== Records provided ==
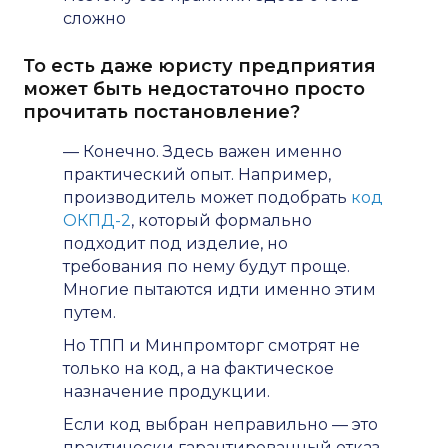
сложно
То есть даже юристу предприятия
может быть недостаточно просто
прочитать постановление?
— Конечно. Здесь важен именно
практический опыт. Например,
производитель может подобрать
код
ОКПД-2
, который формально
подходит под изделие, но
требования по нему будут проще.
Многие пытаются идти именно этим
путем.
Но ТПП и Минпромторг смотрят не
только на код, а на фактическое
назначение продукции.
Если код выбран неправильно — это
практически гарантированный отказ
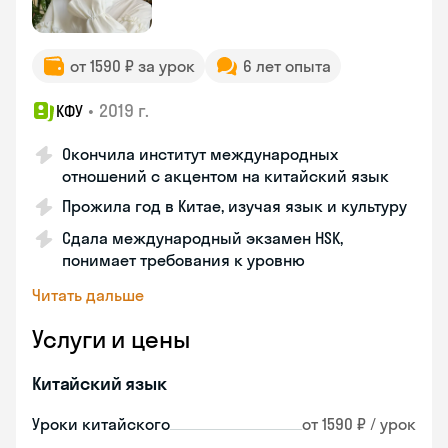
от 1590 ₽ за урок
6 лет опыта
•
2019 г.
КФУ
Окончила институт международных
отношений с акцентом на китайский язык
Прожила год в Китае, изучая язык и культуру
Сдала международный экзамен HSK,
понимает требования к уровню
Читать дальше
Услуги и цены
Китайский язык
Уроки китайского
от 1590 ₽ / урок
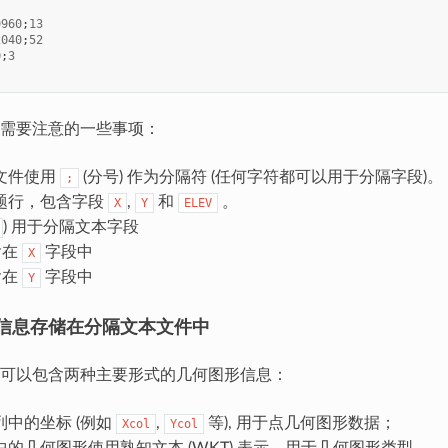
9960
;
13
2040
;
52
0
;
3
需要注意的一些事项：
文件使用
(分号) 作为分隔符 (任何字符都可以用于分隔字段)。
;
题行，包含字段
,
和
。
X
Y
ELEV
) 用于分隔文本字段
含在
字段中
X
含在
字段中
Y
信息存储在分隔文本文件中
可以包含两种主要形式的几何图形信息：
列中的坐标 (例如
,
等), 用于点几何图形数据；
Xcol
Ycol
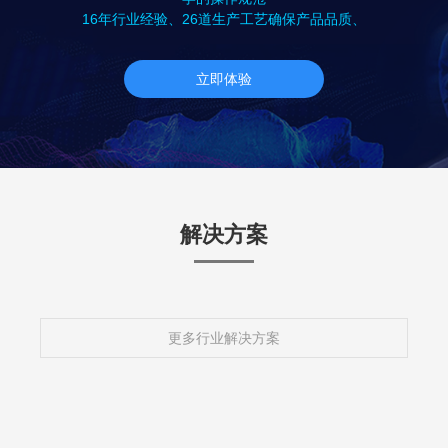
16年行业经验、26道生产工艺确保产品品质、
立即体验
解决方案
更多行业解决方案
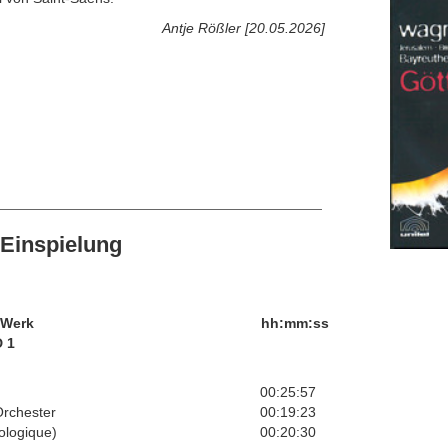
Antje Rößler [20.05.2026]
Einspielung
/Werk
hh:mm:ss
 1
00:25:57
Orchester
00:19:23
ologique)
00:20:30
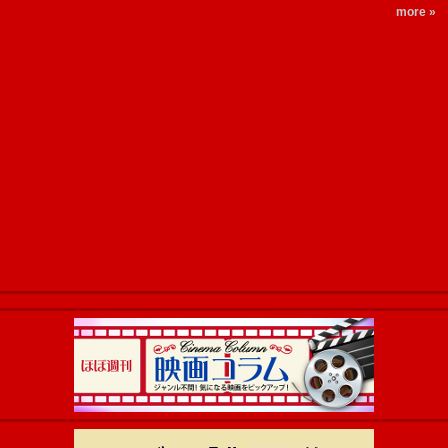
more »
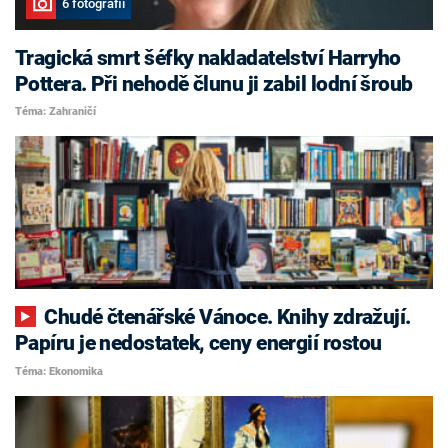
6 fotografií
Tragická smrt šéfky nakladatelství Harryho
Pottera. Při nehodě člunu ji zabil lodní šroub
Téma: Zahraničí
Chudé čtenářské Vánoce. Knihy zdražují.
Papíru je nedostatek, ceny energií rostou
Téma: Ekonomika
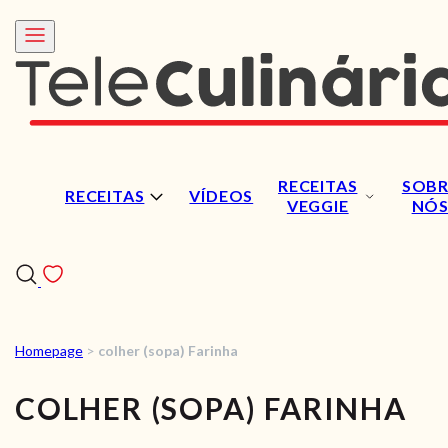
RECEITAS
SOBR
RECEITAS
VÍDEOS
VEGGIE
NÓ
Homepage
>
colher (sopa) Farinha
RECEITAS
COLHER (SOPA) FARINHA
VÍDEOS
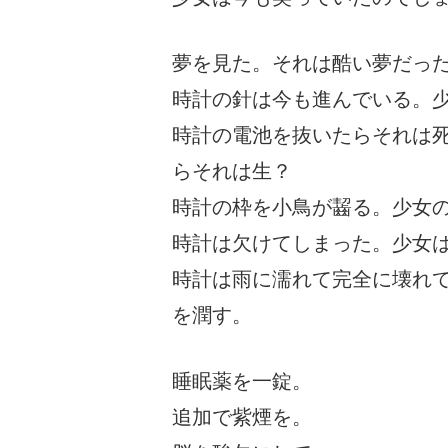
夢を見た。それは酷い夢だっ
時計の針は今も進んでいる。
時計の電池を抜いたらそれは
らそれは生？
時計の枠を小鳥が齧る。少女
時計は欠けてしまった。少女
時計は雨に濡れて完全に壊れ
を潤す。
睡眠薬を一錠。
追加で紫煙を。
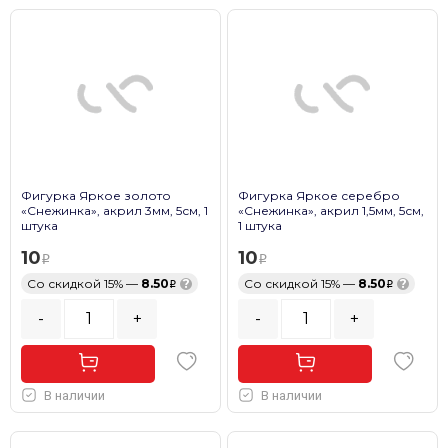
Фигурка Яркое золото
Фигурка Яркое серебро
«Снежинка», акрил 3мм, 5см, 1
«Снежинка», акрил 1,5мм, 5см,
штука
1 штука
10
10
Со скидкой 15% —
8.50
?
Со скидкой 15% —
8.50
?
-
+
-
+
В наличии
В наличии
===
* _Exercise goal_: Can you rewrite the text of the items, from the start through the line with "Если код выбран неправильно — это", as a numbered list, leaving out blank lines and the pictures?

* _Solution for this exercise_:
1. сложно
2. То есть даже юристу предприятия
3. может быть недостаточно просто
4. прочитать постановление?
5. — Конечно. Здесь важен именно
6. практический опыт. Например,
7. производитель может подобрать
8. код
9. ОКПД-2
10. , который формально
11. подходит под изделие, но
12. требования по нему будут проще.
13. Многие пытаются идти именно этим
14. путем.
15. Но ТПП и Минпромторг смотрят не
16. только на код, а на фактическое
17. назначение продукции.
18. Если код выбран неправильно — это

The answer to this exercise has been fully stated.